Key Takeaways
- GPT-4o is half the cost and twice the speed of GPT-4 Turbo, with added multimodal capabilities.
- GPT-4o can interpret nonverbal elements, respond with an emotional range, and handle large amounts of data.
- GPT-4o is available to free and paid users, with a higher usage limit for paid users; future features will be released gradually.
The march of progress for generative AI is turning into more of a sprint, and OpenAI’s announcement and release of GPT-4o “Omni” promises to leap ChatGPT and its related services forward in several areas. If you don’t have access to GPT-4o already, you will soon. So let’s look at what makes this new AI model different from what’s come before.
GPT-4o vs. GPT-4 Turbo and GPT-3.5
We’ve covered the difference between GPT3.5 and GPT-4 Turbo in detail already, but the short version is that GPT-4 is significantly smarter than GPT-3.5. It can understand much more nuance, produce more accurate results, and is significantly less prone to AI hallucinations. GPT-3.5 is still very much relevant since it’s fast, available for free, and can still handle most everyday tasks with ease. As long as you’re aware that it’s much more likely to give you incorrect information.
GPT-4 Turbo had been the flagship model until the arrival of GPT-4o. This model was only available for ChatGPT Plus subscribers and came with all the fun toys OpenAI developed, such as custom GPTs and live web access.
Before we get into the actual features and capabilities, an important fact is that (according to OpenAI) GPT-4o is half the cost and twice the speed of GPT-4. This is likely why GPT-4o is available to both free and paid users, although paying users will get five times the usage limit for GPT-4o.
It’s broadly just as smart as GPT-4 Turbo, so overall this advancement is more about efficiency. However, there are some obvious and not so obvious advancements that go beyond simply being faster and cheaper.
What Can GPT-4o Do?
The big buzzword with GPT-4o is “multimodal”, which is to say that GPT-4o can operate on audio, images, video, and text. Well, so could GPT-4 Turbo, but this time it’s different under the hood.
OpenAI says that it’s trained a single neural net on all modalities at once. With the older GPT-4 Turbo, when using voice mode, it would use one model to convert your spoken words to text. Then GPT-4 would interpret and respond to that text, which was then converted back into a synthesized AI voice.
With GPT-4o it’s all one model, which has numerous knock-on effects on performance and abilities. OpenAI claims that the response time when conversing with GPT-4o is now only a few hundred milliseconds, about the same as a real-time conversation with another human.
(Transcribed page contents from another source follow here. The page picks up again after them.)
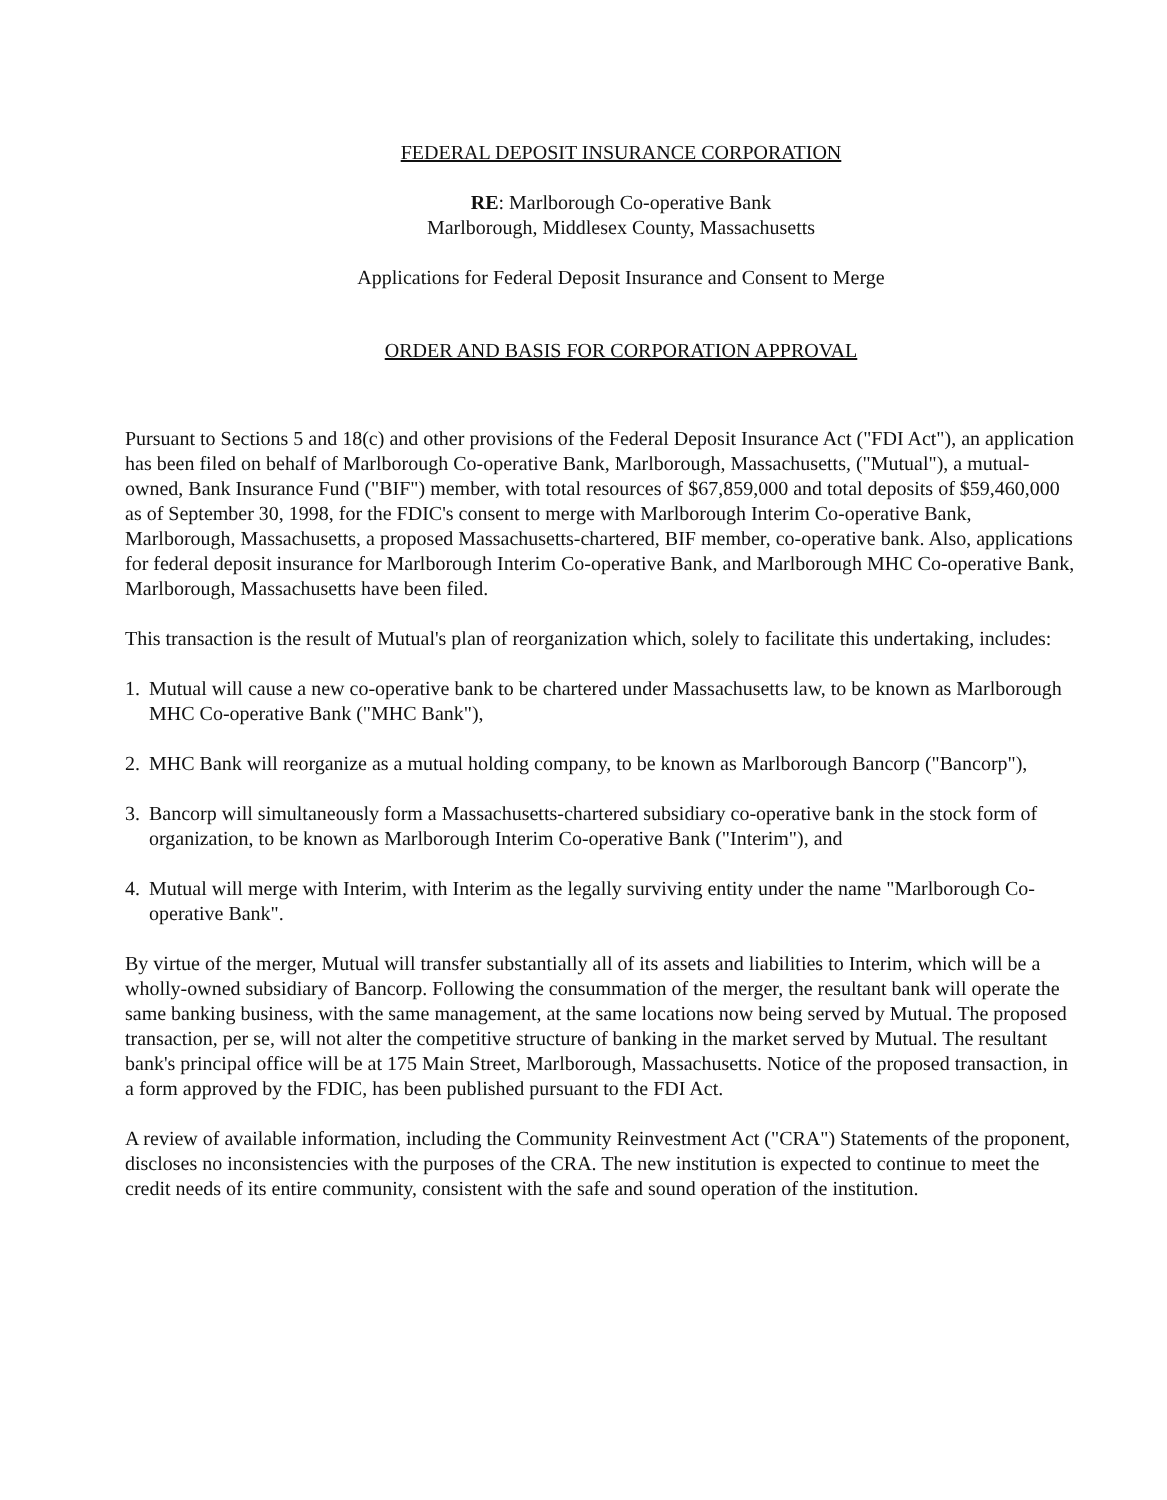FEDERAL DEPOSIT INSURANCE CORPORATION
RE: Marlborough Co-operative Bank
Marlborough, Middlesex County, Massachusetts
Applications for Federal Deposit Insurance and Consent to Merge
ORDER AND BASIS FOR CORPORATION APPROVAL
Pursuant to Sections 5 and 18(c) and other provisions of the Federal Deposit Insurance Act ("FDI Act"), an application has been filed on behalf of Marlborough Co-operative Bank, Marlborough, Massachusetts, ("Mutual"), a mutual-owned, Bank Insurance Fund ("BIF") member, with total resources of $67,859,000 and total deposits of $59,460,000 as of September 30, 1998, for the FDIC's consent to merge with Marlborough Interim Co-operative Bank, Marlborough, Massachusetts, a proposed Massachusetts-chartered, BIF member, co-operative bank. Also, applications for federal deposit insurance for Marlborough Interim Co-operative Bank, and Marlborough MHC Co-operative Bank, Marlborough, Massachusetts have been filed.
This transaction is the result of Mutual's plan of reorganization which, solely to facilitate this undertaking, includes:
1. Mutual will cause a new co-operative bank to be chartered under Massachusetts law, to be known as Marlborough MHC Co-operative Bank ("MHC Bank"),
2. MHC Bank will reorganize as a mutual holding company, to be known as Marlborough Bancorp ("Bancorp"),
3. Bancorp will simultaneously form a Massachusetts-chartered subsidiary co-operative bank in the stock form of organization, to be known as Marlborough Interim Co-operative Bank ("Interim"), and
4. Mutual will merge with Interim, with Interim as the legally surviving entity under the name "Marlborough Co-operative Bank".
By virtue of the merger, Mutual will transfer substantially all of its assets and liabilities to Interim, which will be a wholly-owned subsidiary of Bancorp. Following the consummation of the merger, the resultant bank will operate the same banking business, with the same management, at the same locations now being served by Mutual. The proposed transaction, per se, will not alter the competitive structure of banking in the market served by Mutual. The resultant bank's principal office will be at 175 Main Street, Marlborough, Massachusetts. Notice of the proposed transaction, in a form approved by the FDIC, has been published pursuant to the FDI Act.
A review of available information, including the Community Reinvestment Act ("CRA") Statements of the proponent, discloses no inconsistencies with the purposes of the CRA. The new institution is expected to continue to meet the credit needs of its entire community, consistent with the safe and sound operation of the institution.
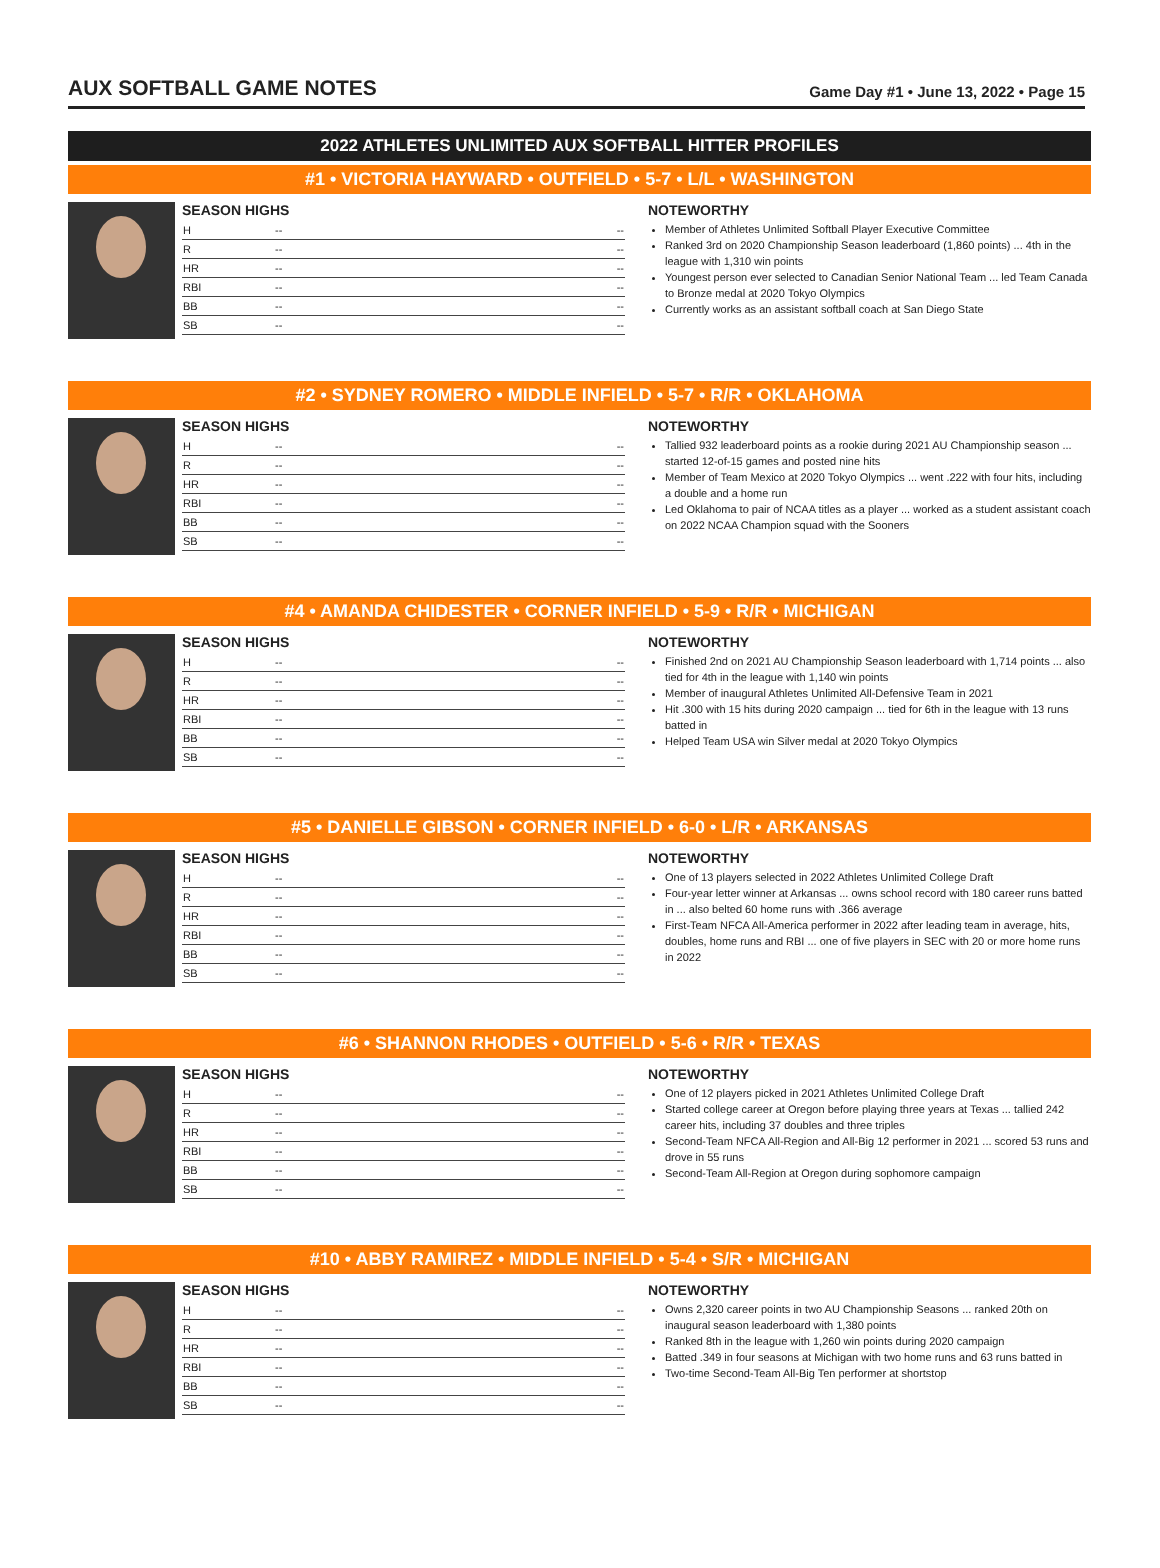AUX SOFTBALL GAME NOTES
Game Day #1 • June 13, 2022 • Page 15
2022 ATHLETES UNLIMITED AUX SOFTBALL HITTER PROFILES
#1 • VICTORIA HAYWARD • OUTFIELD • 5-7 • L/L • WASHINGTON
SEASON HIGHS
| H | -- | -- |
| R | -- | -- |
| HR | -- | -- |
| RBI | -- | -- |
| BB | -- | -- |
| SB | -- | -- |
NOTEWORTHY
Member of Athletes Unlimited Softball Player Executive Committee
Ranked 3rd on 2020 Championship Season leaderboard (1,860 points) ... 4th in the league with 1,310 win points
Youngest person ever selected to Canadian Senior National Team ... led Team Canada to Bronze medal at 2020 Tokyo Olympics
Currently works as an assistant softball coach at San Diego State
#2 • SYDNEY ROMERO • MIDDLE INFIELD • 5-7 • R/R • OKLAHOMA
SEASON HIGHS
| H | -- | -- |
| R | -- | -- |
| HR | -- | -- |
| RBI | -- | -- |
| BB | -- | -- |
| SB | -- | -- |
NOTEWORTHY
Tallied 932 leaderboard points as a rookie during 2021 AU Championship season ... started 12-of-15 games and posted nine hits
Member of Team Mexico at 2020 Tokyo Olympics ... went .222 with four hits, including a double and a home run
Led Oklahoma to pair of NCAA titles as a player ... worked as a student assistant coach on 2022 NCAA Champion squad with the Sooners
#4 • AMANDA CHIDESTER • CORNER INFIELD • 5-9 • R/R • MICHIGAN
SEASON HIGHS
| H | -- | -- |
| R | -- | -- |
| HR | -- | -- |
| RBI | -- | -- |
| BB | -- | -- |
| SB | -- | -- |
NOTEWORTHY
Finished 2nd on 2021 AU Championship Season leaderboard with 1,714 points ... also tied for 4th in the league with 1,140 win points
Member of inaugural Athletes Unlimited All-Defensive Team in 2021
Hit .300 with 15 hits during 2020 campaign ... tied for 6th in the league with 13 runs batted in
Helped Team USA win Silver medal at 2020 Tokyo Olympics
#5 • DANIELLE GIBSON • CORNER INFIELD • 6-0 • L/R • ARKANSAS
SEASON HIGHS
| H | -- | -- |
| R | -- | -- |
| HR | -- | -- |
| RBI | -- | -- |
| BB | -- | -- |
| SB | -- | -- |
NOTEWORTHY
One of 13 players selected in 2022 Athletes Unlimited College Draft
Four-year letter winner at Arkansas ... owns school record with 180 career runs batted in ... also belted 60 home runs with .366 average
First-Team NFCA All-America performer in 2022 after leading team in average, hits, doubles, home runs and RBI ... one of five players in SEC with 20 or more home runs in 2022
#6 • SHANNON RHODES • OUTFIELD • 5-6 • R/R • TEXAS
SEASON HIGHS
| H | -- | -- |
| R | -- | -- |
| HR | -- | -- |
| RBI | -- | -- |
| BB | -- | -- |
| SB | -- | -- |
NOTEWORTHY
One of 12 players picked in 2021 Athletes Unlimited College Draft
Started college career at Oregon before playing three years at Texas ... tallied 242 career hits, including 37 doubles and three triples
Second-Team NFCA All-Region and All-Big 12 performer in 2021 ... scored 53 runs and drove in 55 runs
Second-Team All-Region at Oregon during sophomore campaign
#10 • ABBY RAMIREZ • MIDDLE INFIELD • 5-4 • S/R • MICHIGAN
SEASON HIGHS
| H | -- | -- |
| R | -- | -- |
| HR | -- | -- |
| RBI | -- | -- |
| BB | -- | -- |
| SB | -- | -- |
NOTEWORTHY
Owns 2,320 career points in two AU Championship Seasons ... ranked 20th on inaugural season leaderboard with 1,380 points
Ranked 8th in the league with 1,260 win points during 2020 campaign
Batted .349 in four seasons at Michigan with two home runs and 63 runs batted in
Two-time Second-Team All-Big Ten performer at shortstop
Compare this to the 3-5 seconds it took for older models to respond, and it’s a major leap.
Apart from being much snappier, it also means that GPT-4o can now also interpret nonverbal elements of speech, such as the tone of your voice, and its own response now has an emotional range. It can even sing! In other words, OpenAI has given GPT-4o some measure of affective computing ability.
The same sort of efficiency and unification applies to text and images, as well as video. In one demo GPT-4o is shown having a real-time conversation with a human being with live video and audio. Just like having a video chat with a human, it appears that GPT-4o can interpret what it sees through the camera, and make some pretty incisive inferences. ChatGPT-4o can also keep a substantially larger number of tokens in mind compared to previous models, which means it can apply its intelligence to much longer conversations and larger amounts of data. This will likely make it more useful for tasks like helping you write a novel, as one example.
Now, as of this writing, not all of these features are available to the public yet, but OpenAI has stated that it will roll them out in the weeks following the initial announcement and release of the core model.
How Much Does GPT-4o Cost?
GPT-4o is available to both free and paid users, although paying users will get five times the usage limit for GPT-4o. As of this writing, the cost of ChatGPT Plus is still $20 a month, and if you’re a developer well, you’ll have to look up the API costs for your needs, but GPT-4o should be much cheaper compared to other models.
How to Use GPT-4o
As I mentioned above, GPT-4o is available to both free and paid users, but not all of its features are online right away. So, depending on when you read this, the exact things you can do with it will vary. That said, using GPT-4o is dead simple. If you’re using the ChatGPT website as a ChatGPT Plus subscriber, just click the drop down menu that displays the current model name and select GPT-4o.
If you are a free user, you will be defaulted to ChatGPT-4o until you run out of your allocation. At which point, you’ll be dropped back to version 3.5 until you have more requests available.
As of this writing, ChatGPT-4o is not yet available in the free tier, so the above is based on OpenAI’s documentation. Things might work slightly differently when the feature rolls out to free users.
If you’re using the mobile app, simply tap the three dots and choose the model from there.
Then use ChatGPT as you usually would!
When ChatGPT-4o is released in its final form, we might finally get the conversant, natural language assistant that science fiction has promised. Whether that’s a good or a bad thing I leave completely up to you, but it sure is exciting!